**REQUESTS**:
A: Answer these questions from the biography of Mariana de Carvajal, one per line:
(i) In which city was she born?
(ii) To which city did she and her husband move after Granada?
(iii) How many novels does "Navidades de Madrid y noches entretenidas" include?
B: Put this sentence from the biography of Mariana de Carvajal into Spanish: "Some of her novels are set in the city of Úbeda."
C: Carry on the piece about Mariana de Carvajal from where it stops.

**QUOTED PASSAGE**:
•••
Mariana de Carvajal y Saavedra (1620–1670) was a Spanish writer of the Spanish Golden Age.

Biography 
Mariana de Carvajal y Piédrola was born in Jaén. She spent her youth in Granada, where she married Baltasar Mateo de Velázquez, a military man, and mayor of Hijosdalgo of the Royal Chancery of Granada. Subsequently, the couple moved to Madrid. In 1663, there is evidence that she wrote 12 comedies, which have disappeared. Some of her novels are set in the city of Úbeda. The genre of her work is referred to as the courtly novel.

Selected works 
 La industria vence desdenes
 La dicha de Dositea 
 Navidades de Madrid y noches entretenidas (Madrid, 1663). (It is a work that includes eight novels.)
•••
**SUPPLIED ENTRIES**:
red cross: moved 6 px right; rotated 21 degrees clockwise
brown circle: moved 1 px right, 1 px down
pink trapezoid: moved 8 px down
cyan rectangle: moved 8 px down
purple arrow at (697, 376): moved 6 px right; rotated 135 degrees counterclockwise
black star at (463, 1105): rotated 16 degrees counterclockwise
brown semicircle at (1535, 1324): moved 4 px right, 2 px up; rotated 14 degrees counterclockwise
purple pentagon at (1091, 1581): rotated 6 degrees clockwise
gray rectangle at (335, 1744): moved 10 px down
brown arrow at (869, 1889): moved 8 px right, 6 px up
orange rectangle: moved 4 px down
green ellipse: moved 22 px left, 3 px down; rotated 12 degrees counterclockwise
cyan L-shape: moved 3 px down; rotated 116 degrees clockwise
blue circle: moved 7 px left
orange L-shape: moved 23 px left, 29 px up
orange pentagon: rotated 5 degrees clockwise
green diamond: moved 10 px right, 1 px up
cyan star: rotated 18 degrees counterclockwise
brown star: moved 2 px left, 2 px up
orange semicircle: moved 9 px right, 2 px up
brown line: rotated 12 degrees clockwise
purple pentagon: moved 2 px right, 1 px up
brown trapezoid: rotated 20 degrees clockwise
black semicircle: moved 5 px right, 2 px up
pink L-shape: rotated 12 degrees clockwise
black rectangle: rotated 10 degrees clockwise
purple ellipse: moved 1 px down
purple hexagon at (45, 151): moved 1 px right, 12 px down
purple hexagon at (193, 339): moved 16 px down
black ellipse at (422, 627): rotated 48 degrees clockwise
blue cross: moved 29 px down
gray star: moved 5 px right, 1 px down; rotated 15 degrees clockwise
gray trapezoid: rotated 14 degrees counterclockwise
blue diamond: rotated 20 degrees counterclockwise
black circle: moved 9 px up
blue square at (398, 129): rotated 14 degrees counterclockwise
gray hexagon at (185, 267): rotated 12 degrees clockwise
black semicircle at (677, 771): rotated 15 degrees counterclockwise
•••
**ANSWERS**:
A:
(i) Jaén
(ii) Madrid
(iii) Eight

B: Algunas de sus novelas están ambientadas en la ciudad de Úbeda.

C:
References

External links 
 Digital edition of Navidades de Madrid, at the Biblioteca Virtual de Andalucía
 Works of Mariana de Carvajal y Saavedra at the Biblioteca Virtual Miguel de Cervantes
Navidades de Madrid y noches entretenidas: edición digital de seis novelas. A digital annotated edition of six novels from Mariana de Carvajal y Saavedra’s collection Navidades de Madrid y noches entretenidas (1663), prepared by students in SPAN 365: Female Authors and Empowerment in Spain’s Golden Age (Gettysburg College, Spring 2021)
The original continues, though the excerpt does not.